How to stay stress-free this Christmas

Holiday Fun – & Flubs

So excited for the holidays! So often we hear this and say this at this time of year.

We New Zealanders have all our goodies at once – Christmas and New Year celebrations, time off work, and long, hot summer days to relax.

This all can be eagerly anticipated, and amazing, but for many of us it can be overwhelming.

It is not only the potentially extra financial burden (extra catering for cherished relatives coming to stay, Christmas presents (have I got the right one? Will he like it? He wants the more expensive model, 50% more than I had budgeted, but should I get it anyway?), and also social pressure – racing round to have lunch/ dinner/ coffee/ drinks with a friend whom we haven’t seen all year but absolutely must see before Dec 25th. The malls are busy & crowded and suddenly there is not enough time to get ready. And so on!

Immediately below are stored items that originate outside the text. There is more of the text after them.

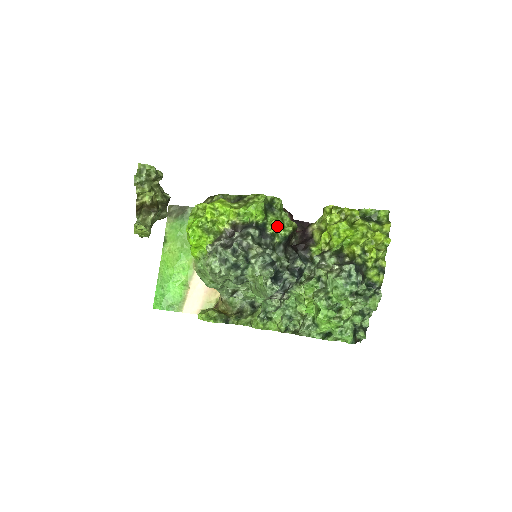
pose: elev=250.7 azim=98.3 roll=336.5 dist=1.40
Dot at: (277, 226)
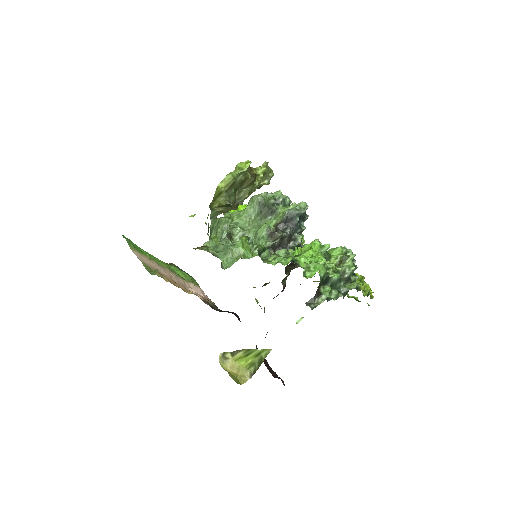
Dot at: occluded
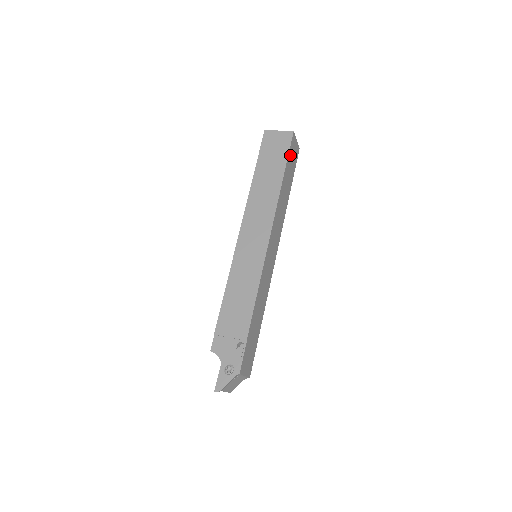
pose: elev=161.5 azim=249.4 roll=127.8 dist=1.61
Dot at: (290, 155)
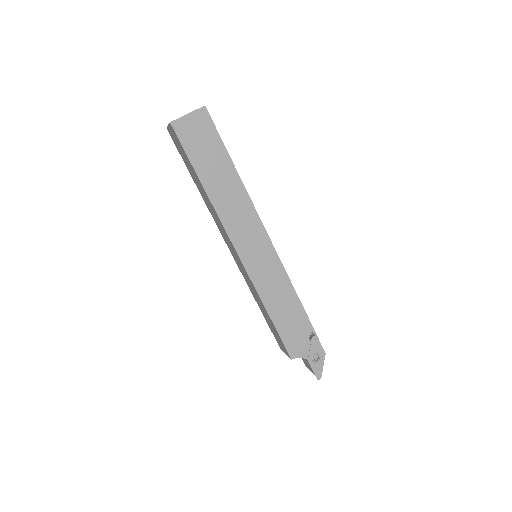
Dot at: occluded
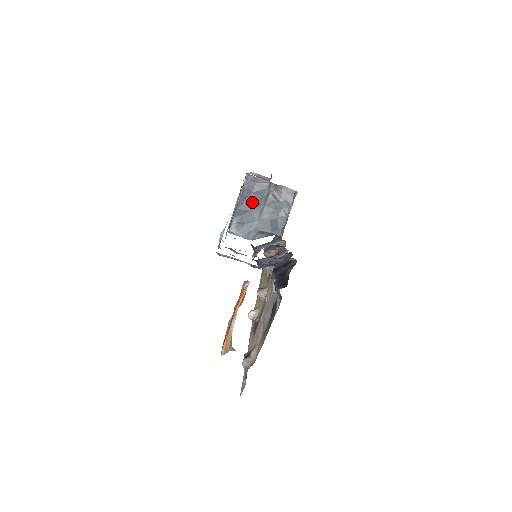
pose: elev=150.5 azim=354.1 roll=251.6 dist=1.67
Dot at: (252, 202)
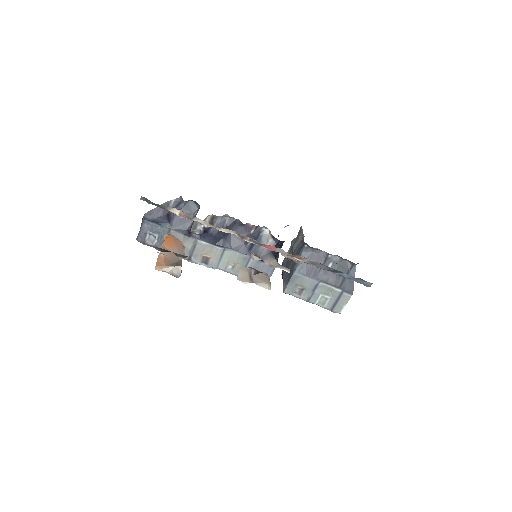
Dot at: occluded
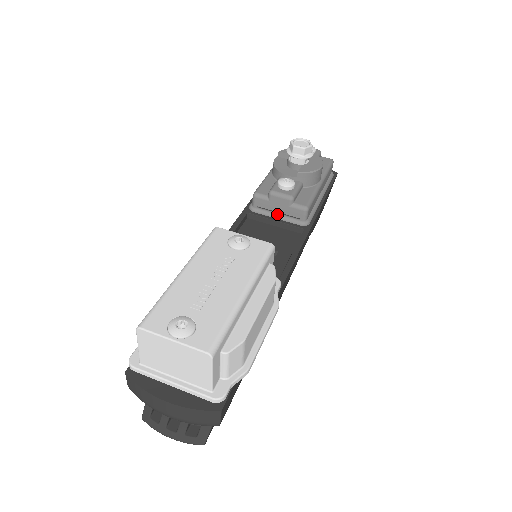
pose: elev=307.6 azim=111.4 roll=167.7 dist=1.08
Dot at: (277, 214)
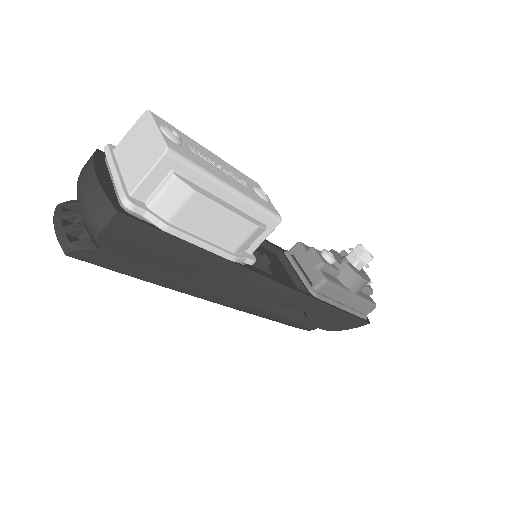
Dot at: (300, 269)
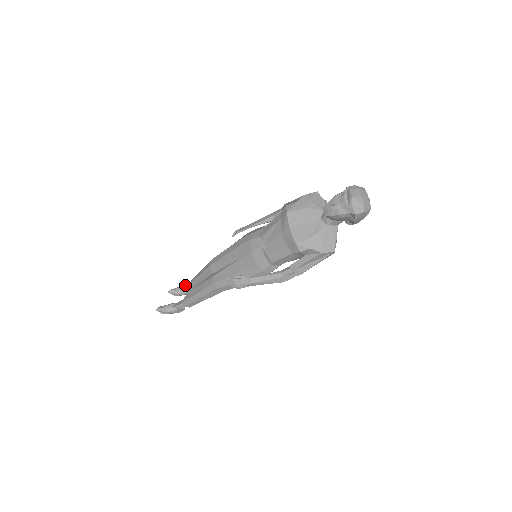
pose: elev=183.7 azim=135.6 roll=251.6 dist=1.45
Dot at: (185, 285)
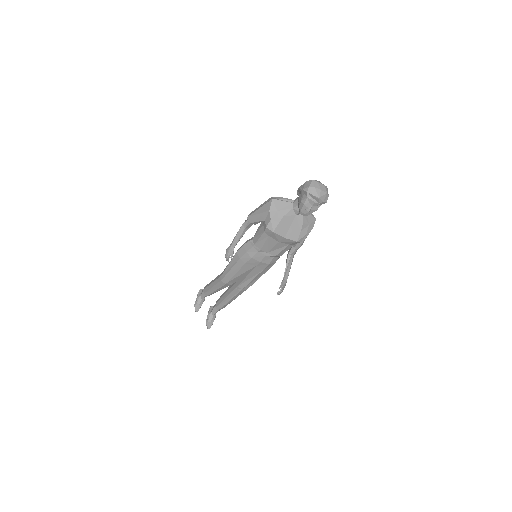
Dot at: (199, 297)
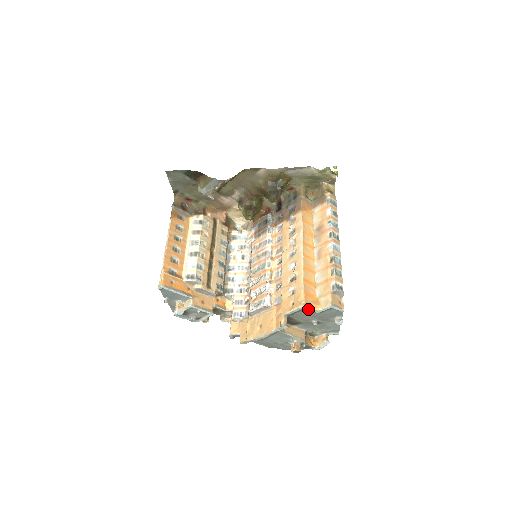
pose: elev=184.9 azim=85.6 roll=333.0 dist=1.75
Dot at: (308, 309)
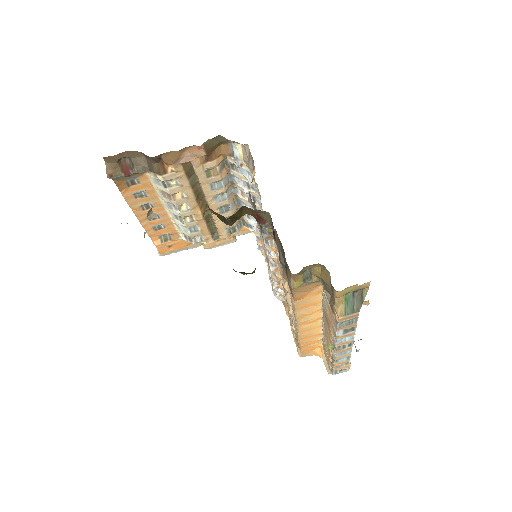
Dot at: occluded
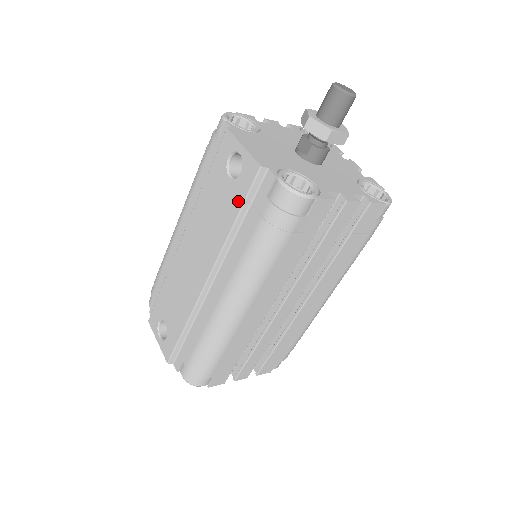
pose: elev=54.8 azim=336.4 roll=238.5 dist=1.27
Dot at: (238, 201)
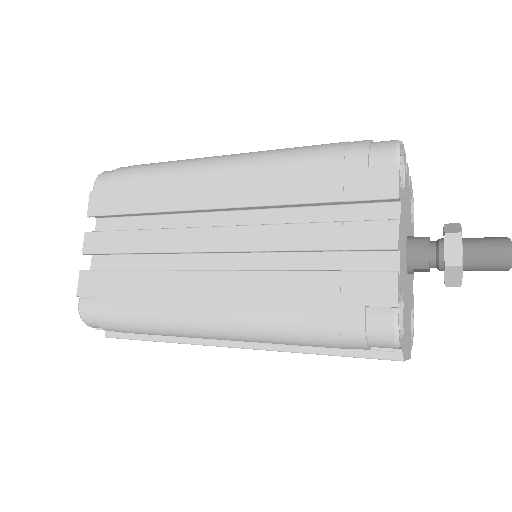
Dot at: occluded
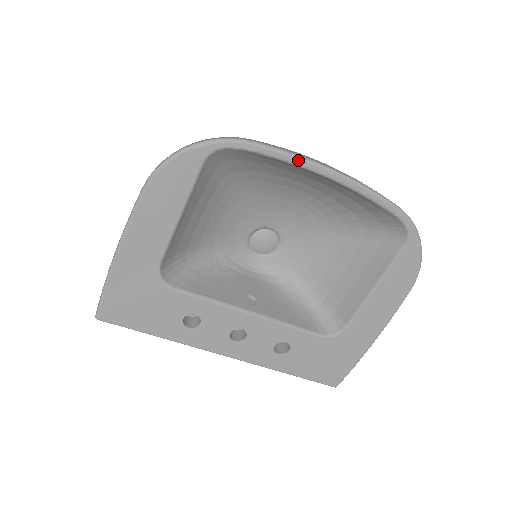
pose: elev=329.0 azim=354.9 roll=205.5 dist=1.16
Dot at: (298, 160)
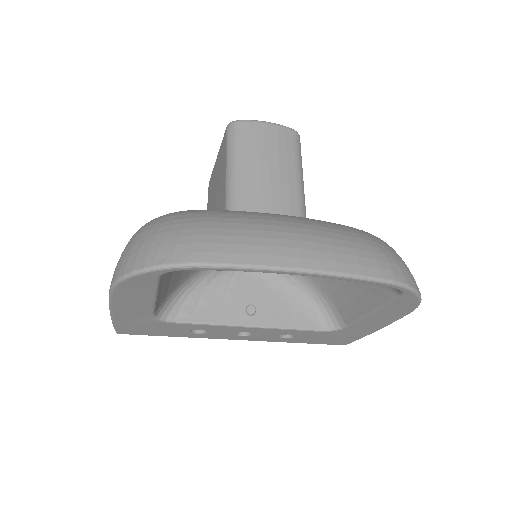
Dot at: (259, 270)
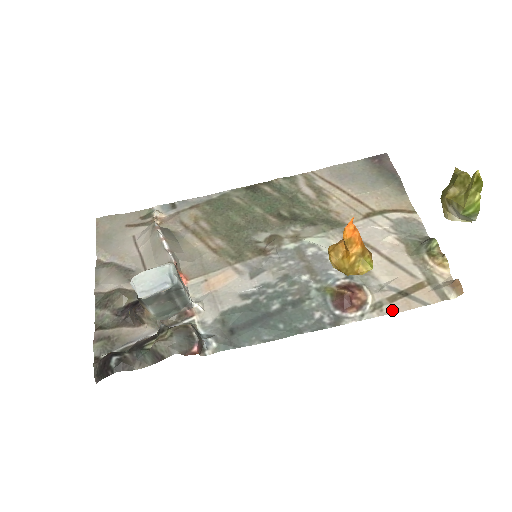
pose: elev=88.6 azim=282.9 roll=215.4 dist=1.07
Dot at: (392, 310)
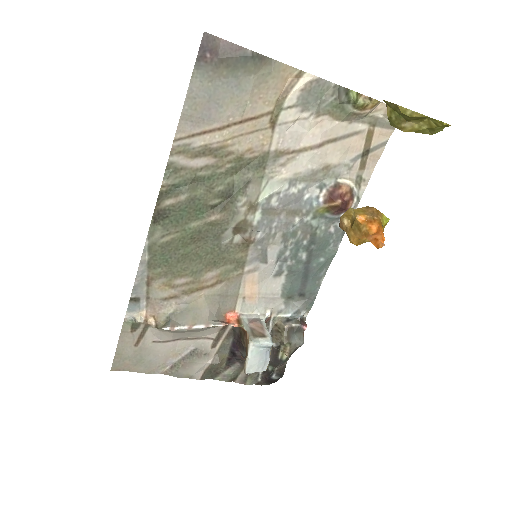
Dot at: (370, 172)
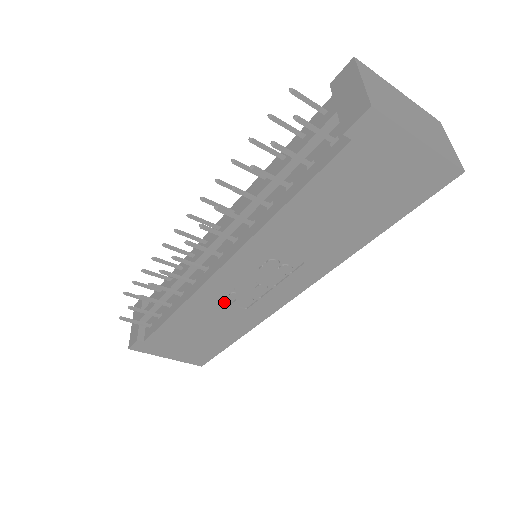
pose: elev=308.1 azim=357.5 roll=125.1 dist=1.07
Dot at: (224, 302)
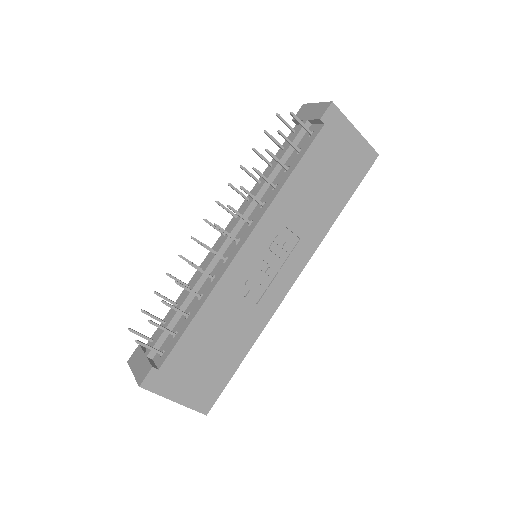
Dot at: (240, 294)
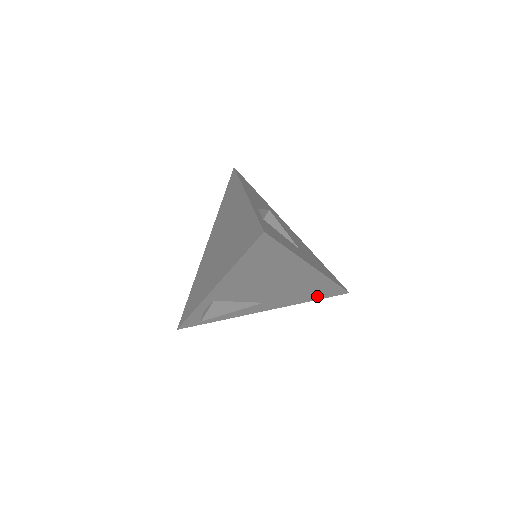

So this time of joy & celebration can bring on anxiety or even panic attacks for up to 75% of us according to a poll. A full-blown anxiety attack can often be mistaken for a heart attack, another factor to send stress levels soaring. If you feel that you are having a heart attack however, never hesitate to call 111.

There are many ways to address anxiety, no two people are alike.

For some, a good 5km run is just the thing to defuse & let off steam

For others, medication can help more than anything.

Here are some tips to help navigate through the Christmas holidays.

First Line

Walk away.

Stand up and move to another room. If you can’t find a space to be alone in, go outside, or into a bathroom or an unused bedroom. Distance yourself physically from whoever is angering you or upsetting you.

Sit down if you can and centre your breathing. Deep breaths – 4 seconds inhale, 4 seconds hold, & exhale fully for 7 seconds.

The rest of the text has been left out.